Marco D’Agostin, già interprete per Claudia Castellucci, Alessandro Sciarroni, Iris Erez, inizia l’attività coreografica nel 2010 e da allora ha presentato i suoi lavori oltre che in Italia, in Francia, Gran Bretagna, Spagna, Belgio, vincendo il premio Ubu 2018 come miglior performer under 35. È uno dei fondatori nel 2013 di VAN insieme ad altri 8 artisti (Francesca Foscarini, Andrea Costanzo Martini, Camilla Monga, Giorgia Ohanesian Nardin, Ginevra Panzetti & Enrico Ticconi, Irene Russolillo). Avalanche, che ha debuttato ai Recontres chorégraphique internationale de Seine-Saint-Denis si ispira a un universo distopico e mette in scena un uomo e una donna sopravvissuti a una catastrofe imminente e che “camminano all’alba di un nuovo pianeta, dopo essersi caricati sulle spalle la loro tristezza”.
Sofia Nappi e Adriano Bolognino sono i vincitori di Biennale College Coreografi dello scorso anno. Il loro debutto trova ora conferma nella commissione della Biennale per due nuove opere.
Classe 1995, nato a Napoli, Adriano Bolognino, che al suo attivo ha già diverse coreografie, si è formato sia nel classico che nel contemporaneo ed è stato attivo come danzatore anche con Marcos Morau della compagnia La Veronal. Your Body is a Battleground è il titolo della coreografia per la Biennale, ispirata all’omonima opera dell’artista Barbara Kruger, dove il corpo del programmatico titolo è quello delle donne.
Con una formazione orientata al contemporaneo Sofia Nappi, nata a Firenze nel 1994, si è diplomata nel 2017 all’Alvin Ailey American Dance Theatre, per poi approfondire i suoi studi con corsi della Batsheva Dance Company e con Hofesh Shechter. Interprete di lavori firmati da Alessio Silvestrin, Jon Ole Olstad, Brice Mousset, Alvin Ailey, Earl Mosley, Clifton Brown, Sidra Bell, Netta Yerushalmy, Juel D. Lane, Robert Moses, la Nappi cerca una strada autonoma vincendo il terzo posto al Netherlands Choreography Competition 2018. Ima è il nuovo lavoro che propone alla Biennale Danza, composto “ispirandosi alla complessa semplicità del vivere, che è motivo del nostro andare avanti senza mai saziarsi”.
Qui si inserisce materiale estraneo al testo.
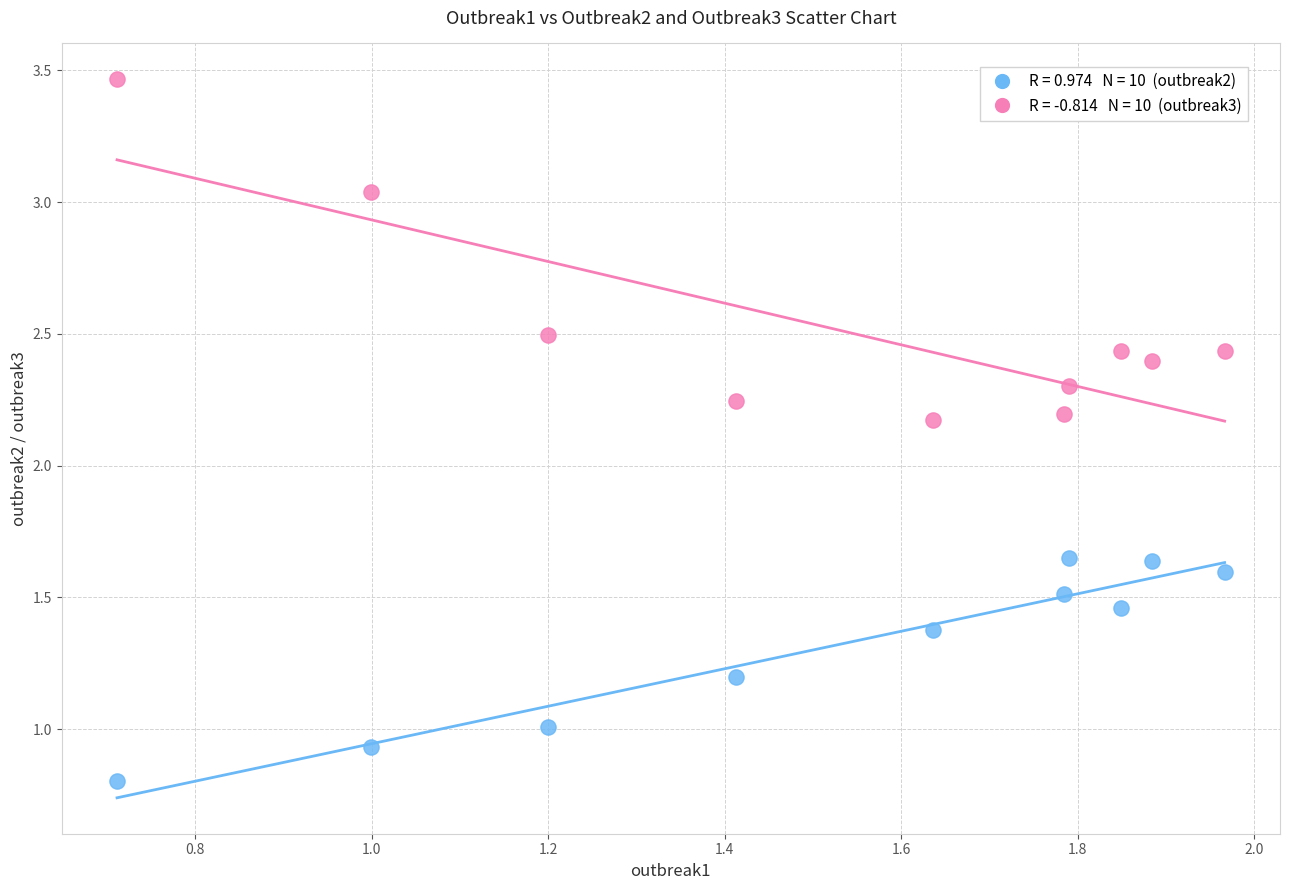

Across all data points, what is the range of Y values (max minus min)?

2.7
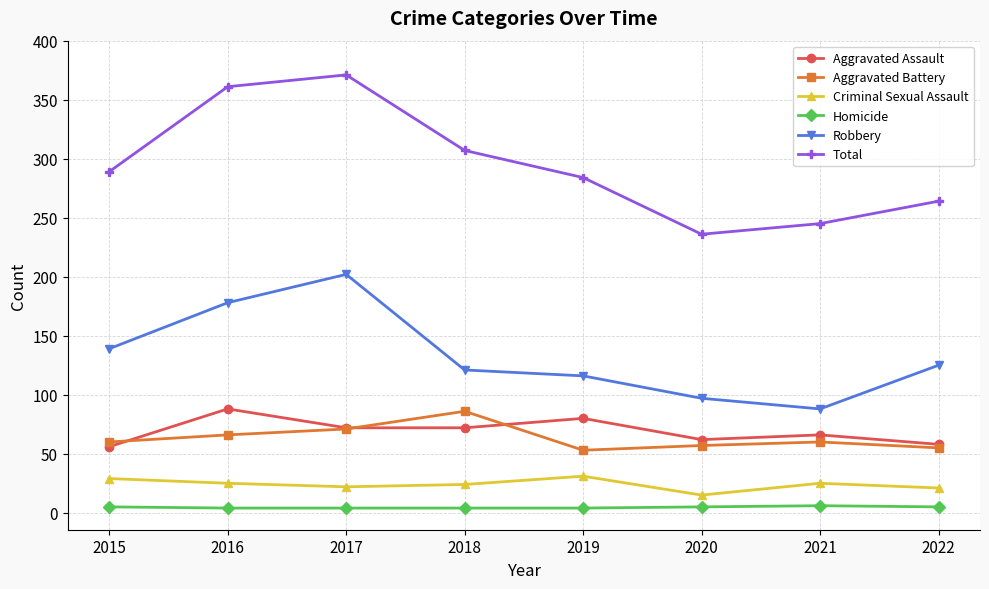

Does the chart have visible grid lines?

Yes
Ultima star, in termini di tempo, a scuotere la scena della danza francese ed europea degli ultimi dieci anni, Olivier Dubois, che ha lavorato con Sasha Waltz, Jan Fabre, Angelin Preljocaj, il Cirque du Soleil prima di imporsi con la sua compagnia sulla scena internazionale, sarà a Venezia con Pour sortir au jour. Un assolo intimo sulla memoria del corpo in cui si inscrive la storia stessa dell’arte della danza. Un viaggio attraverso i frammenti di oltre 60 spettacoli che dipanano la storia artistica di Dubois alla ricerca dell’artista attraverso l’anatomia dell’interprete.
Incontri nelle Sale d’Armi e conversazioni dopo gli spettacoli con grandi artisti: un mosaico di immagini, visioni, racconti, saperi per sollecitare un rapporto aperto alla conoscenza e al confronto, anche con un pubblico consapevole, sensibile alla ricerca dei diversi linguaggi espressivi.
Infine un ciclo di proiezioni di lungometraggi e cortometraggi sarà all’Arsenale per allargare lo sguardo sul mondo della danza e anche oltre la danza.